В нерастраченной дымке сладкой очумелости иду бродить по заграничному фильму – современному или историческому, шлифуя завтрашнюю лекцию, но мысли то и дело утекают и плывут по просторам моего скафандра по воле внутреннего Хаоса, на этот раз почему-то обратившегося ко мне своей добродушной личиной.

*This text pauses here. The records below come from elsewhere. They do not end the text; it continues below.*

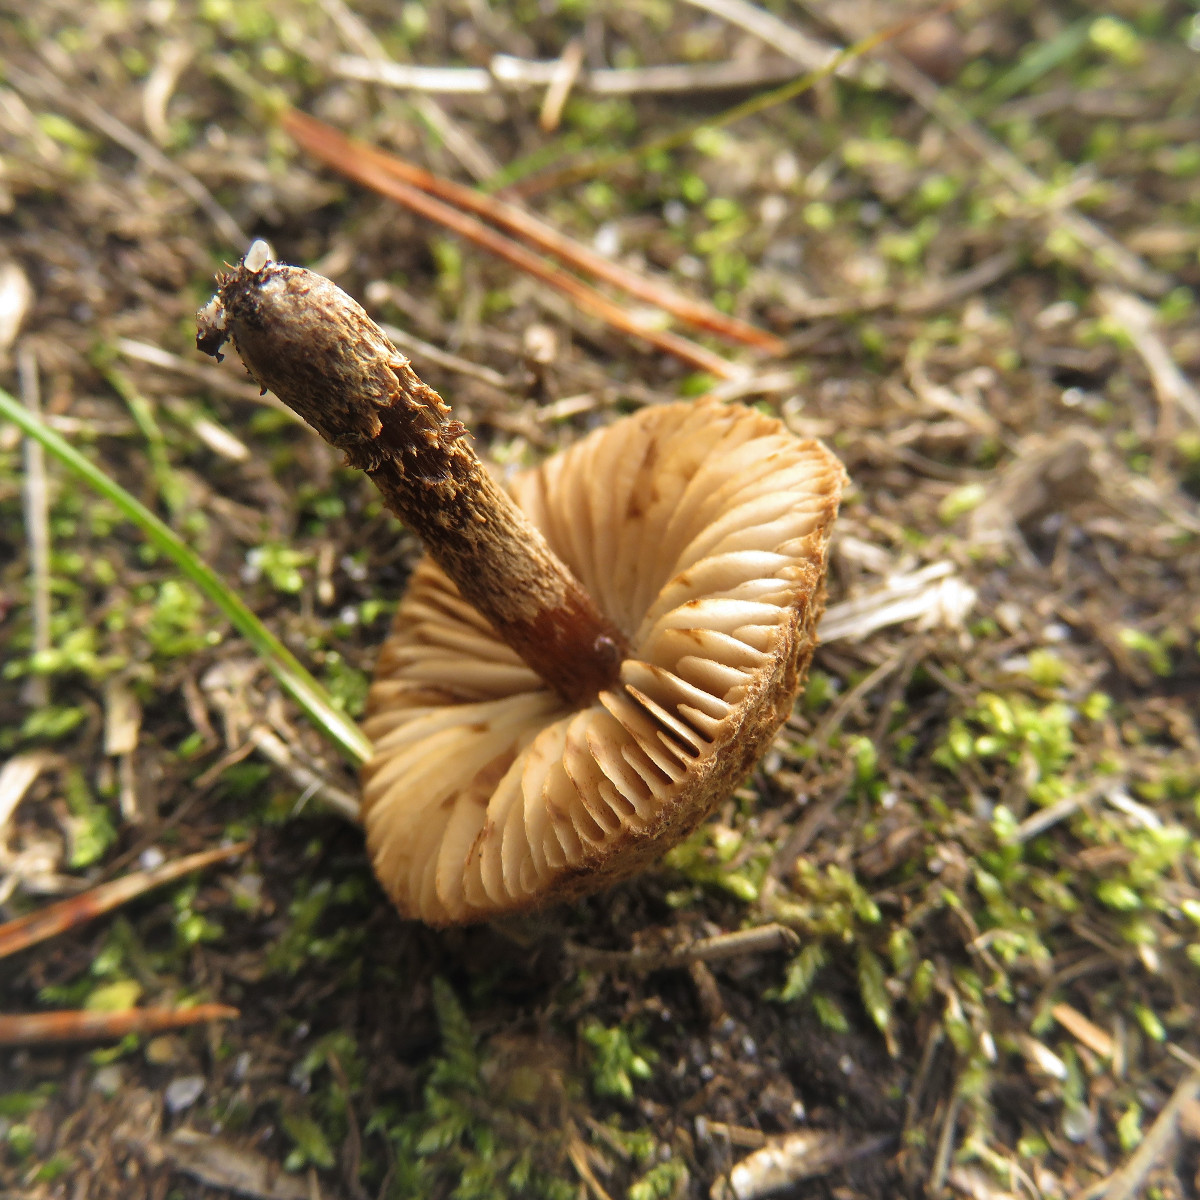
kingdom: Fungi
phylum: Basidiomycota
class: Agaricomycetes
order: Agaricales
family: Inocybaceae
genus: Inocybe
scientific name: Inocybe
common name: trævlhat
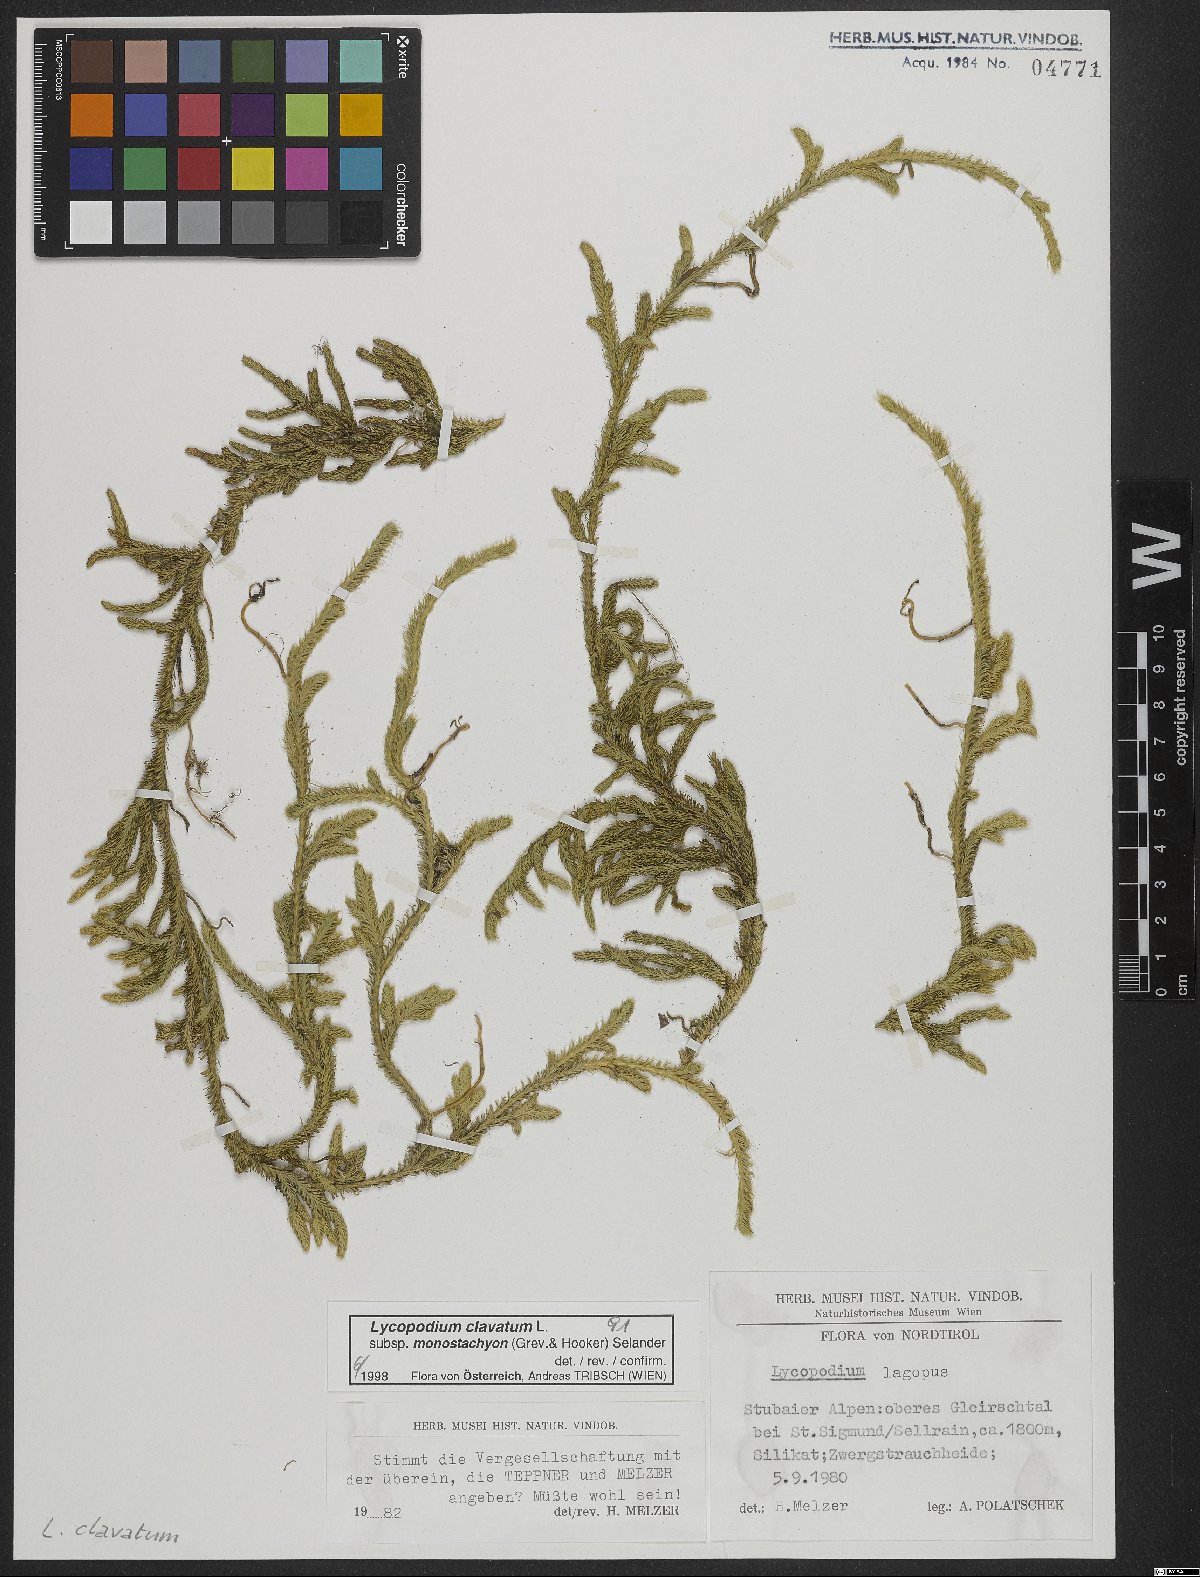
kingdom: Plantae
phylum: Tracheophyta
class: Lycopodiopsida
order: Lycopodiales
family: Lycopodiaceae
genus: Lycopodium
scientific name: Lycopodium lagopus
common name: One-cone clubmoss
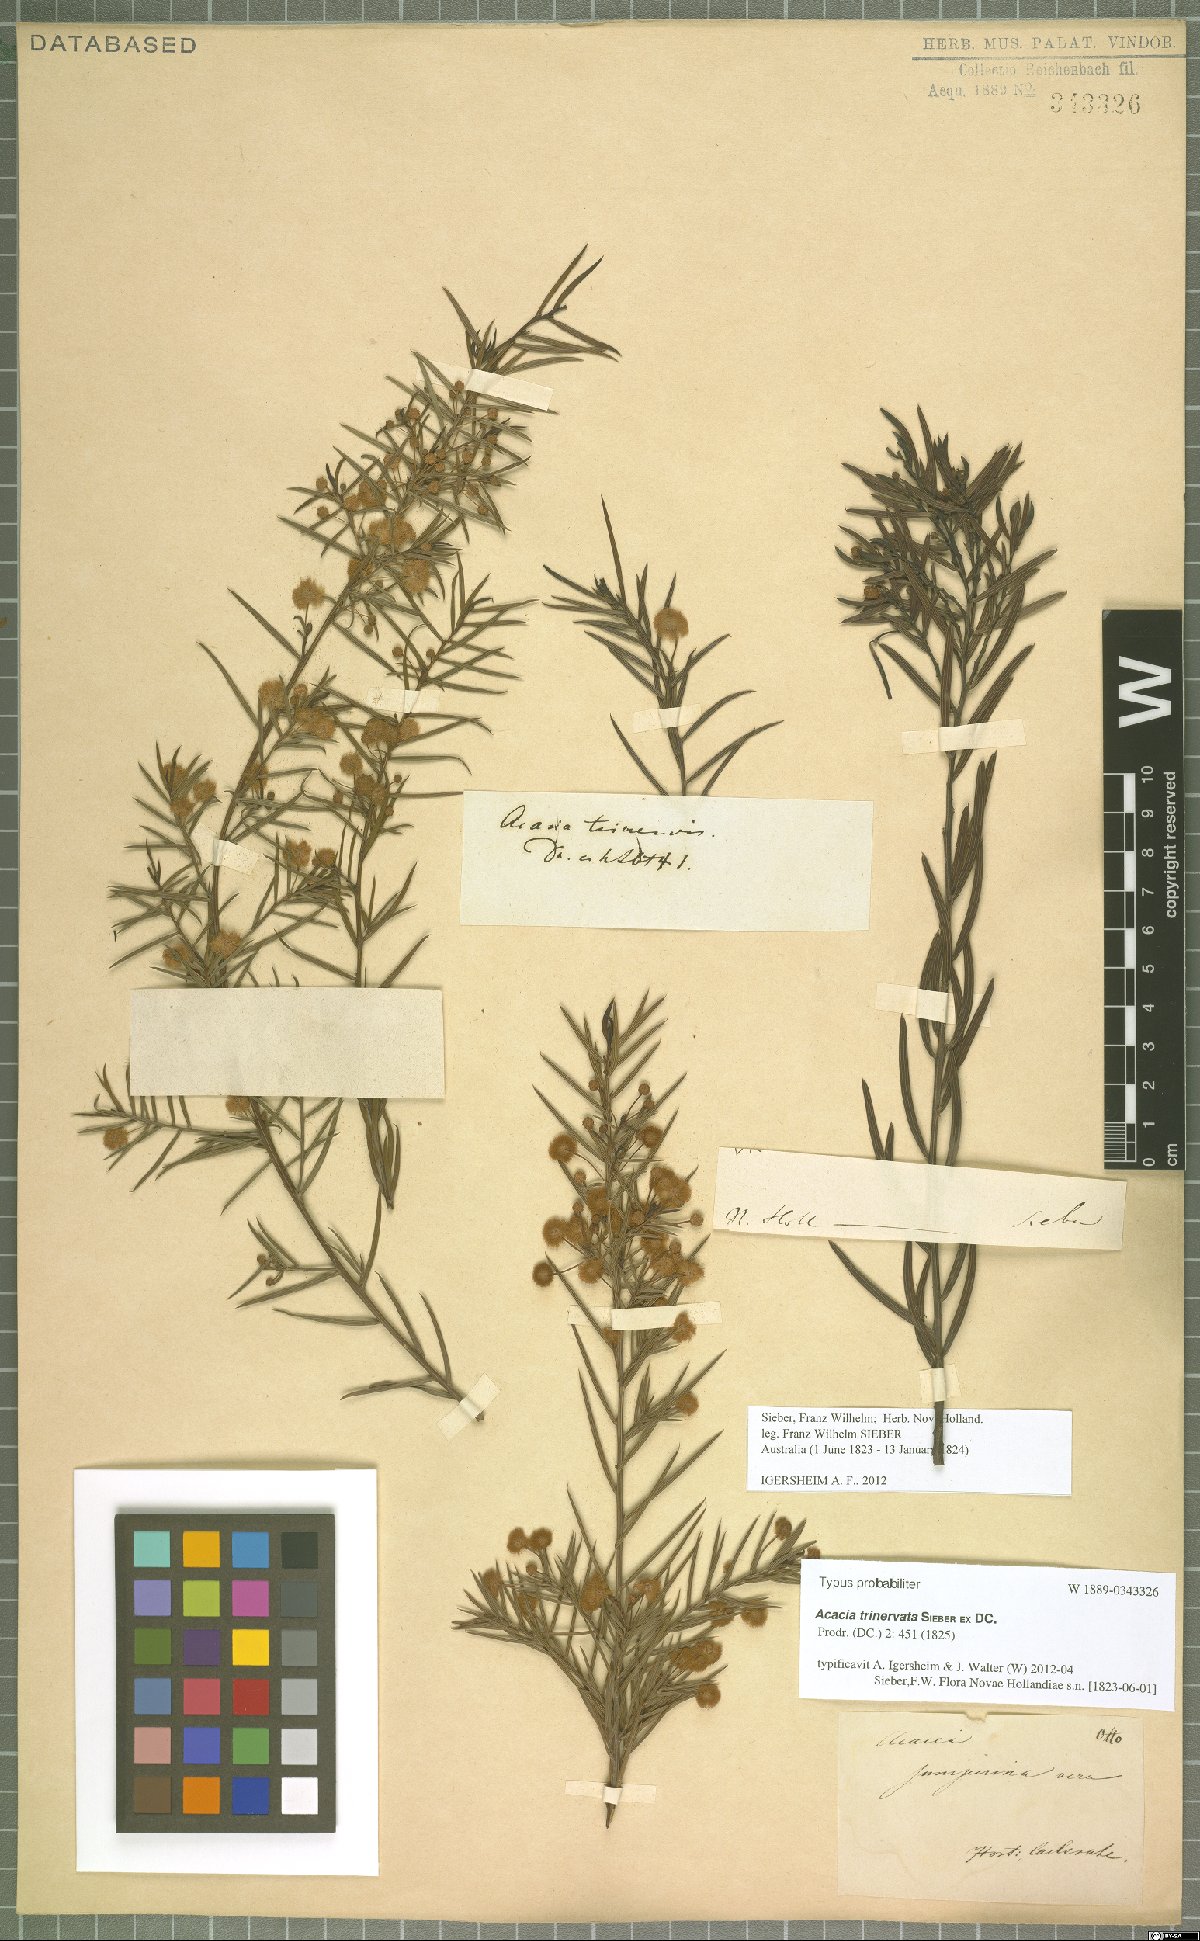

Усаживаюсь с блокнотом в парке у музейной руины, забредаю в уютный порт – полчища корабельных пик, Уччелло. Шагаю по шахматной набережной, группки молодежи (кто-нибудь обязательно в средневековом) лежат в сторонке вокруг бутылки и никого не трогают. И дочка среди них, свеженькая и довольная. На детей никто не орет: “А ну брысь отсюда! ”, а они тоже путаются под ногами… Что ж с них вырастет?..
Потом долго не могу оторвать глаз от скуластой филиппиночки, пританцовывающей прямо на улице под ихние дудки-тамбурины в цветастой развевающейся компании…
Валуны, дополненные своими отражениями, парят в розовом пламени, словно просыпанная с небес гигантская картошка. Со своим морским инглишем я лишь правдоподобная имитация человека – через этот забитый шпигат никому не заглянуть в меня, здесь сквозь меня ничто никогда не будет просвечивать, здесь я – пятилетний вундеркинд: еще не научился разговаривать, а уже пишет частные производные! Когда я отмачиваю что-нибудь особенно морское, взрослые радостно хлопают в ладоши. Здесь все чудесные люди, добрые и чистые, как их аудитории и компьютерные библиотеки, они словно бы вовсе не замечают моей манеры при неудачном повороте резко выпрямляться и потихоньку щипать себя за бок. Не надо, правда, забывать, что и я заметно продвинул их работу: недорогая приставка к их “Вятке-812” позволит лет десять бесперебойно выпекать кирпичи для нового участка Вавилонской стены, идеально вписывающегося в их ландшафт, – возможны гранты, субсидии… Но, повторяю, они бы и без этого прекрасно ко мне относились. А о том, что я им сейчас не конкурент и в качестве постоянного сотрудника вовсе не нужен, – об этом лучше не помнить. У самого милого человека, если его разрезать, обнаружатся почки, кишечник и собственные интересы, а я нынче мудр: пока могу, избегаю изнанок.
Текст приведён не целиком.